One further option would be for the second request for assistance to be renewable at the end of the 14 day time limit, effectively “resetting the clock”. This would require a further statement regarding mental capacity in line with section 11(2), and would avoid the requirement that the drug previously
prescribed be removed. 


315. The Committee is also concerned at the prospect of lethal doses of drugs being dispensed into the community in an uncontrolled manner; the Committee considers that, if there were any cases in which no time- limit was in operation, some system for controlling/accounting for lethal doses of drugs between the issue of the prescription and the act of suicide would need to be devised.[Paragraph 287]

I appreciate this concern, and consider it a reason to retain some system of time limits. 


Overall conclusions

316. The Committee notes the good intentions of the Member in Charge of the Bill and recognises the complexity of the various moral and ethical issues that consideration of this Bill presents.

317. The Committee recognises the strength of feeling expressed by those who have given evidence both in support of and in opposition to the general principles of the Bill. The Committee recommends that the Parliament approach the Stage 1 decision with due respect for this diversity of views.

318. The Committee believes the bill contains significant flaws. These present major challenges as to whether the Bill can be progressed. Whilst the majority of the Committee does not support the general principles of the Bill, given that the issue of assisted suicide is a matter of conscience, the Committee has chosen to make no formal recommendation to the Parliament on the Bill. 


In response to the overall conclusions

Once again I thank all Members for their thoughtful consideration of this Bill. There are of course strongly held convictions on both sides of this debate, and I am sure that they will be expressed with respect.

All of us will have constituents who express strong opposition to the provisions in the Bill. All of us will have other constituents who are firmly of the view that their life is their own and that they have a right to make the choice enabled by this Bill, if they find themselves faced with an illness or condition which leaves them with a quality of life they find unacceptable and from which they have no prospect of improvement.
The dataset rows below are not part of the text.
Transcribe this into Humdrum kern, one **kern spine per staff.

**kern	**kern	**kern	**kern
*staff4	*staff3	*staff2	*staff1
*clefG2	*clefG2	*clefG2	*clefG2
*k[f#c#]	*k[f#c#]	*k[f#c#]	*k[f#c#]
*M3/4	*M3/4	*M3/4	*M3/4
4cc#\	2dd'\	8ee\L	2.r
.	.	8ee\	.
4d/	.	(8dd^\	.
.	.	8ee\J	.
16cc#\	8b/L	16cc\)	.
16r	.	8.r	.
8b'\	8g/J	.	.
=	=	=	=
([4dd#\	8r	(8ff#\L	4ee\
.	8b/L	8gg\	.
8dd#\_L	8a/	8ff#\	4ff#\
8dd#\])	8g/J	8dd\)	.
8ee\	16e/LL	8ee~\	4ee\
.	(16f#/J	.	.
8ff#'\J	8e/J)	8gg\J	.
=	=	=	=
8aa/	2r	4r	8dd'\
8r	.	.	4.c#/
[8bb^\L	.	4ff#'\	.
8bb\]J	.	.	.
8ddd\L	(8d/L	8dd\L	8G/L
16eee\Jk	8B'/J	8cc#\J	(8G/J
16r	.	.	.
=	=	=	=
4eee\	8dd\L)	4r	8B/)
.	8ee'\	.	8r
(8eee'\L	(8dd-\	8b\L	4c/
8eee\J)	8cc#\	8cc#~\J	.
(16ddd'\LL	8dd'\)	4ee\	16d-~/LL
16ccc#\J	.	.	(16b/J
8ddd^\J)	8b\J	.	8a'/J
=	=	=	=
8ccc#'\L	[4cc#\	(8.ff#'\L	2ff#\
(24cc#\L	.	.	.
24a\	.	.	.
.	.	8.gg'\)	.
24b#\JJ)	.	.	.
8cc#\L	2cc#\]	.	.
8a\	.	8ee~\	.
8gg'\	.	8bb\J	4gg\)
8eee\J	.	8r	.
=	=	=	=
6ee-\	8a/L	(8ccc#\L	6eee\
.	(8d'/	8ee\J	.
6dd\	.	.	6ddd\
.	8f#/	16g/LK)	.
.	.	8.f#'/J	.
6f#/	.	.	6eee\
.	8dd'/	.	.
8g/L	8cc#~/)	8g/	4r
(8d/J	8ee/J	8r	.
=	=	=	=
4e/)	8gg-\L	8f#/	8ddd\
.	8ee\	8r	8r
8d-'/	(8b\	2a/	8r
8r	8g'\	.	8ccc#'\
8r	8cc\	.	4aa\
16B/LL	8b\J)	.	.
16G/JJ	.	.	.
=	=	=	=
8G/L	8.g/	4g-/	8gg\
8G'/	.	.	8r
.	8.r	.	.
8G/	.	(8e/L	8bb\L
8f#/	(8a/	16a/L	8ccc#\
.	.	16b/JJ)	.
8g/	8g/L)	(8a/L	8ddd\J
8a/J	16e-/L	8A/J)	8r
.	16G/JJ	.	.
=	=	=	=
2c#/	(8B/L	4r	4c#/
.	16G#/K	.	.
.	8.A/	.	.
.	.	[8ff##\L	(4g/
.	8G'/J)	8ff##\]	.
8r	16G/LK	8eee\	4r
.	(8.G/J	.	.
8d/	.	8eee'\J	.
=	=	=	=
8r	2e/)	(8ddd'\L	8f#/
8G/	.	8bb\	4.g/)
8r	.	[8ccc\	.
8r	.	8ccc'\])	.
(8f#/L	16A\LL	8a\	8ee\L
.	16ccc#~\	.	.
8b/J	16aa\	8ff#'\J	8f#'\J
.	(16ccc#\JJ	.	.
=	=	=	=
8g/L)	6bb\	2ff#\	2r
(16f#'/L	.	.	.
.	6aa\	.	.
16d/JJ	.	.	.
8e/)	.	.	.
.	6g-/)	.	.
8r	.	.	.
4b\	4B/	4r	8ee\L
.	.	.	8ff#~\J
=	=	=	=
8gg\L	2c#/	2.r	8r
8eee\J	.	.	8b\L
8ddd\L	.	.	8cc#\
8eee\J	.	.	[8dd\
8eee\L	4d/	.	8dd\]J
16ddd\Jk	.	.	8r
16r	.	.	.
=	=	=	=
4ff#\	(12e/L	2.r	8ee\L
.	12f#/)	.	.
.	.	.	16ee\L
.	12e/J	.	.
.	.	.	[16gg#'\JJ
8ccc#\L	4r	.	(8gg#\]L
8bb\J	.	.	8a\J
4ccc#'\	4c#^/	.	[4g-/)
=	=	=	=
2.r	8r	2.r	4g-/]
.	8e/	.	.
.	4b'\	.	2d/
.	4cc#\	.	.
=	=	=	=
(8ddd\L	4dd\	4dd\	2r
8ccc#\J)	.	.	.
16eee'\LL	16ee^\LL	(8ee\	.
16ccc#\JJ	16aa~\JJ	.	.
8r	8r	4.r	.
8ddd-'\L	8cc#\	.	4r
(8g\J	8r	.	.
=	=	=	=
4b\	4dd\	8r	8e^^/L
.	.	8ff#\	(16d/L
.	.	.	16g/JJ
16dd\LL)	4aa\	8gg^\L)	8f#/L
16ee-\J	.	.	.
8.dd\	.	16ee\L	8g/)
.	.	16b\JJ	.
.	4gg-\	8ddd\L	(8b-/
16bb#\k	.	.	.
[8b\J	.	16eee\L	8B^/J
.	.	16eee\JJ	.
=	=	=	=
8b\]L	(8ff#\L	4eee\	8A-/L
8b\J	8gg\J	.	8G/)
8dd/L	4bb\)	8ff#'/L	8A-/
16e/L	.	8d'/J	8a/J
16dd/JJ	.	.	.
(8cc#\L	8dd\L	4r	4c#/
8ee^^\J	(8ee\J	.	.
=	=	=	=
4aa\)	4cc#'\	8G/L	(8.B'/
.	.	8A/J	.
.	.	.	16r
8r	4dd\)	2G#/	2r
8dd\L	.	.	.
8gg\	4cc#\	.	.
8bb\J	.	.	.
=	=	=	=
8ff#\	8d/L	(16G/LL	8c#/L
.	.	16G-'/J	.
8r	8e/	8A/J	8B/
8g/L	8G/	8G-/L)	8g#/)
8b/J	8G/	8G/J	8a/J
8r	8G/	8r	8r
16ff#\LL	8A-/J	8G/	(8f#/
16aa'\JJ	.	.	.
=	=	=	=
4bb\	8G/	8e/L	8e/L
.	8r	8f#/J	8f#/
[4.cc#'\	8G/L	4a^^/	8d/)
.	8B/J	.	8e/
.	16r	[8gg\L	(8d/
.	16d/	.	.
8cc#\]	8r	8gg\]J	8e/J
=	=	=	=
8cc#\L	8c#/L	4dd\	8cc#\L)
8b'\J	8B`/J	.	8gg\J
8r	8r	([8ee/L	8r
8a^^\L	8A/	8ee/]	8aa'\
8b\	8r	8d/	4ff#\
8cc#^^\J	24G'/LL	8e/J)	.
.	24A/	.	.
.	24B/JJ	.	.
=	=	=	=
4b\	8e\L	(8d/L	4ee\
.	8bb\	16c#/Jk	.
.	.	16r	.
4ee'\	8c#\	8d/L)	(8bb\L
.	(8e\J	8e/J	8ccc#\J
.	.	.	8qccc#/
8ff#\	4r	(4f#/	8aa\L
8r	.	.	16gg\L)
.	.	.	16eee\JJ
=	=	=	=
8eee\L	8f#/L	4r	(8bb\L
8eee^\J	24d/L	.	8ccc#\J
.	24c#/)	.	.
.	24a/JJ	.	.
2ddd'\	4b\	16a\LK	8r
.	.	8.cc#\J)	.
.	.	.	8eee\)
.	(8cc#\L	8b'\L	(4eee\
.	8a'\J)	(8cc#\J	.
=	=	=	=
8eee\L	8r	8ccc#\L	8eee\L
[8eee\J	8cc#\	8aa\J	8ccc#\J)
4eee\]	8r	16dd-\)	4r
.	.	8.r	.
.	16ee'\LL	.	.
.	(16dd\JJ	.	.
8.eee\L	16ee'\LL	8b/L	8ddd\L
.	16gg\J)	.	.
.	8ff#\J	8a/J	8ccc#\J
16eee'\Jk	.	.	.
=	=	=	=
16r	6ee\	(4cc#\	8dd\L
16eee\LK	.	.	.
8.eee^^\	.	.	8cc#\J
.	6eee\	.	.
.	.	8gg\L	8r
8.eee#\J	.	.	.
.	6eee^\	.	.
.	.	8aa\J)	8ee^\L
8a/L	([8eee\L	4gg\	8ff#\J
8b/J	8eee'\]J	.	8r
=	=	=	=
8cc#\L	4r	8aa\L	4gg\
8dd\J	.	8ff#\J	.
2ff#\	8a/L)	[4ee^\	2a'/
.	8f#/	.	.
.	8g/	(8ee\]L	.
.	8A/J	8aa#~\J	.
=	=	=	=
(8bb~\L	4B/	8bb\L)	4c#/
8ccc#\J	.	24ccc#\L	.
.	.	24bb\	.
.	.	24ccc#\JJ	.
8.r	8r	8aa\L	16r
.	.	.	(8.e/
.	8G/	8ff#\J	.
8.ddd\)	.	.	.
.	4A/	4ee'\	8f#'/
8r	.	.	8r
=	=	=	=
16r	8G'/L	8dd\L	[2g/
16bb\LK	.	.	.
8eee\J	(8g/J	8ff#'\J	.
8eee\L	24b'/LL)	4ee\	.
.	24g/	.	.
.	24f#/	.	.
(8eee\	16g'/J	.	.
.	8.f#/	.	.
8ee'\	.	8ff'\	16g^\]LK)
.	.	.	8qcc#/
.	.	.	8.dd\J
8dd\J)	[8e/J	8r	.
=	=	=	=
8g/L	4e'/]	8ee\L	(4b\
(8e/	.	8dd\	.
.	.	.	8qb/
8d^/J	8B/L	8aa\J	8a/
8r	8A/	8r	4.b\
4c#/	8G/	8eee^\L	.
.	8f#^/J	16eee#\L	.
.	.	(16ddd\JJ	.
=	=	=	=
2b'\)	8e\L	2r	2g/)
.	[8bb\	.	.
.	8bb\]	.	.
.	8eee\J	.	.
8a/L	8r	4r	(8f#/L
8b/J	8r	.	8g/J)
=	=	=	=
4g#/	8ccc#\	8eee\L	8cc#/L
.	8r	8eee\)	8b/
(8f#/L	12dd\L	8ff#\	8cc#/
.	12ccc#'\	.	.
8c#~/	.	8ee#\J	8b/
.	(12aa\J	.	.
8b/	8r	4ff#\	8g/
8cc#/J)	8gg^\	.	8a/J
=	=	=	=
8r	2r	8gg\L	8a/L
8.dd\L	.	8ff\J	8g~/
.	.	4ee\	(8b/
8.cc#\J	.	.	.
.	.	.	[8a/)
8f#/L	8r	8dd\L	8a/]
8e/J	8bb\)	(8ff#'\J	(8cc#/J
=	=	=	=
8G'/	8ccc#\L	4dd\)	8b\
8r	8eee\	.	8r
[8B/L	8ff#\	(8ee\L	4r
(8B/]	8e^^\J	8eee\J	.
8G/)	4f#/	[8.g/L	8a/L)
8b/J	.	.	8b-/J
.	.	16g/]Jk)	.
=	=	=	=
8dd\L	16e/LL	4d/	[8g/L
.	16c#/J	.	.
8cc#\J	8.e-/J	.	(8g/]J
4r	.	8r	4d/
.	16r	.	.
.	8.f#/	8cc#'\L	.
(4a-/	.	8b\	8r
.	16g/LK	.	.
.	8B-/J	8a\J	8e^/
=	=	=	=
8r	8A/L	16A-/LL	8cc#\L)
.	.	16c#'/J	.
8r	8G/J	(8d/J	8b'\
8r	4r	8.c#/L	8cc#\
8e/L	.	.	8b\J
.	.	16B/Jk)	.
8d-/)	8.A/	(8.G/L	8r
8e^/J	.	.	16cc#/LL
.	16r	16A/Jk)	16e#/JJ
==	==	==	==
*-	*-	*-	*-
Many of us will have personal experiences, either in our own lives or in our wider family, which inform our position on this matter. I am sure that Members will listen with an open mind to all perspectives on this question. Since taking the Bill on, I have certainly attempted to do so.

Whatever views may exist about the detailed operation of legislation in this area, I would appeal to all those who support the basic argument, and to those who agree that a need exists to address the lack of clarity in the current law, to support the Bill at Stage 1 and allow the debate to continue.